The New York Times alleged that the Ethiopian pilot who crashed B-737-8 MAX Boeing Max 8 “didn’t receive training”, while the Washington Post too carried “baseless and factually incorrect” allegations.

Briefing the press today, Ethiopian Group CEO Tewolde Gebremariam said “we are ready to take all the necessary legal measures on those media institutions.”

The airline is assessing the status of the journalists, particularly the one who reported for The New York Times, he added.

Tewolde stressed that both stories published by the newspapers are definitely false, defamatory and baseless items fabricated to damage the image of the country in general and the airline in particular.

The fake stories are concocted to divert the attention from the global grounding of the B-737 MAX airplanes, he noted.

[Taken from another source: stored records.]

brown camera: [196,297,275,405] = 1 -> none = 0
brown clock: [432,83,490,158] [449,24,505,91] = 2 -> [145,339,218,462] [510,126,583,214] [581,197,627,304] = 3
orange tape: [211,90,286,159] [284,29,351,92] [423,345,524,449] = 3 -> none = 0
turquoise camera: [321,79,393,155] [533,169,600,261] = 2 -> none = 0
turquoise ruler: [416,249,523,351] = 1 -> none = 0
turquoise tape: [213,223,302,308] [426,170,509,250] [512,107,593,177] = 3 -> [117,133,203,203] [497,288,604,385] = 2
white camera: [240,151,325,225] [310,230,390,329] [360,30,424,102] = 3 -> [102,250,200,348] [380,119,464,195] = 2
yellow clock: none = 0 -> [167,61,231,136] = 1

Ethiopian Airlines pilots have completed Boeing recommended and FAA approved different training from the B-737 NG aircraft to the B-737 MAX aircraft before the phase in of the B-737-8 MAX fleet to the Ethiopian operation and before they started flying the B-737-8 MAX.

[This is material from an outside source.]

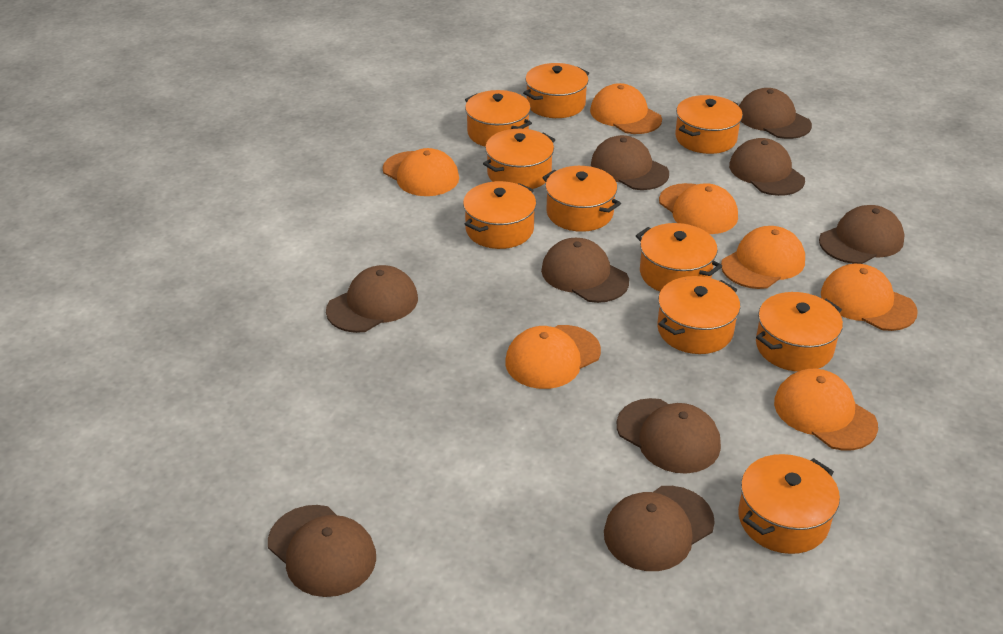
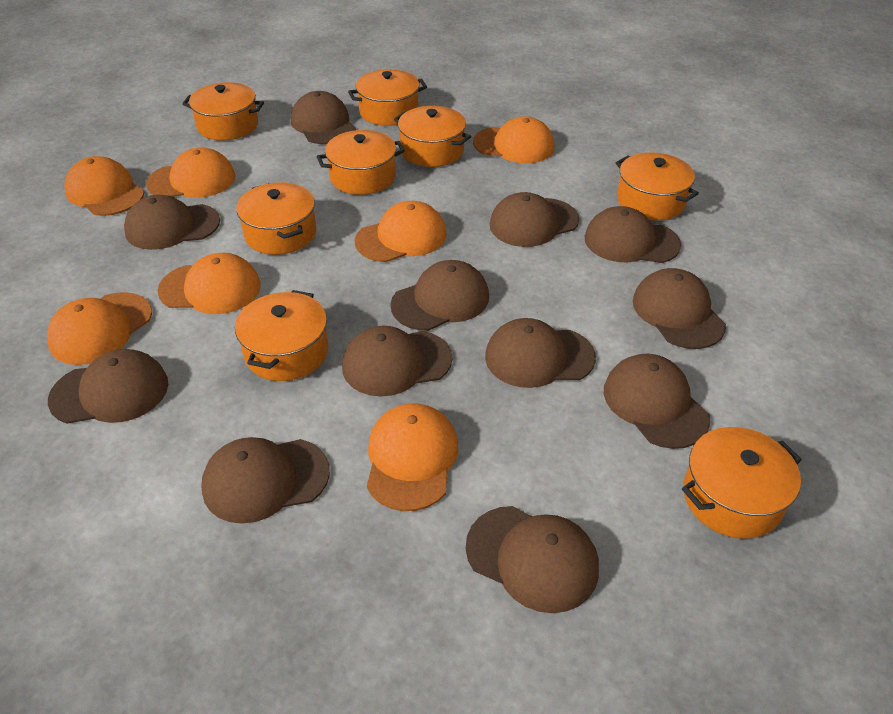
brown cap: [268,505,376,597] [326,265,418,333] [541,238,629,303] [591,135,669,190] [604,486,715,571] [617,398,721,474] [729,138,805,196] [739,88,812,139] [819,205,905,264] = 9 -> [48,349,168,424] [124,195,220,250] [201,437,330,524] [291,91,356,144] [342,326,452,397] [390,260,489,331] [466,506,599,613] [485,318,596,388] [490,192,579,247] [585,206,681,263] [604,354,710,449] [633,268,726,349] = 12
orange pot: [463,181,536,249] [465,90,532,147] [483,129,555,189] [523,63,589,118] [542,166,621,232] [636,223,722,292] [657,276,740,354] [675,95,743,154] [738,454,840,554] [756,292,843,372] = 10 -> [182,82,264,141] [235,290,328,381] [236,182,317,255] [317,130,405,195] [348,69,427,126] [394,106,471,167] [616,152,699,220] [682,427,802,539] = 8

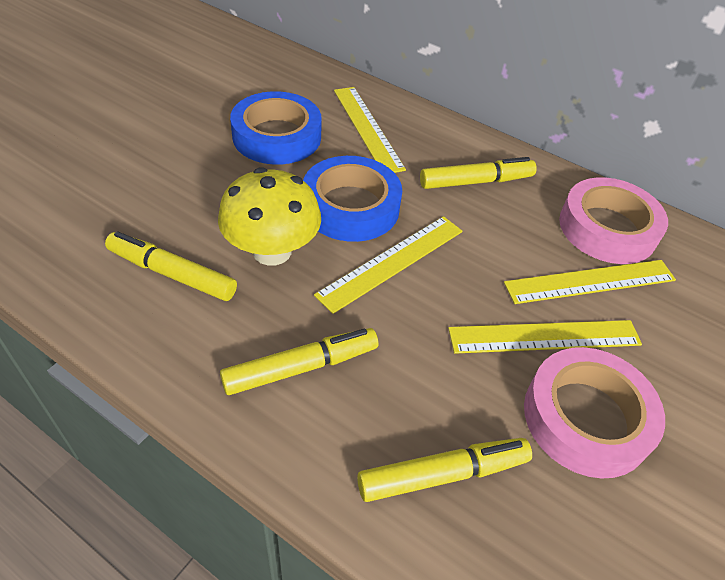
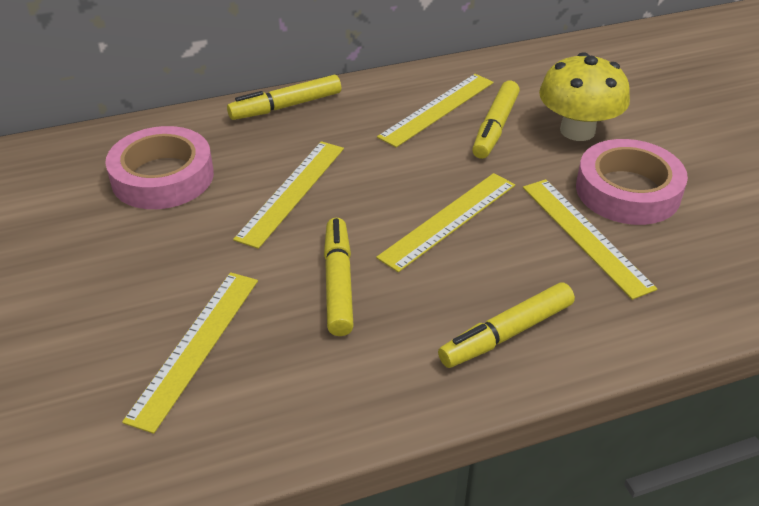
blue tape: [230,91,322,165] [303,156,402,242] = 2 -> none = 0
yellow ruler: [314,216,463,314] [334,87,406,173] [448,320,642,354] [504,260,676,304] = 4 -> [122,272,258,434] [233,141,344,249] [376,173,515,272] [377,74,494,147] [523,179,657,300] = 5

The pilots are also well aware and briefed on the Emergency Airworthiness Directive issued by the FAA, following the Lion Air Accident.

Tewolde elaborated that the content of the airworthiness directive has also been well incorporated in all pilot training manuals, operational procedures and working manuals.

The airline has seven full flight simulators (Q-400, B-737NG, B-737 MAX, B-767, B-787, B-777 and A-350) to train its pilots and other airlines pilots.

Ethiopian Airlines has one of the largest and most modern aviation academy with training devices and technologies among the very few in the world, the CEO revealed.

Although the cause of the accident is yet to be known by the international investigation in progress, the entire world knows all B-737 MAX airplanes have been grounded since the tragic accident of ET 302, according to ENA.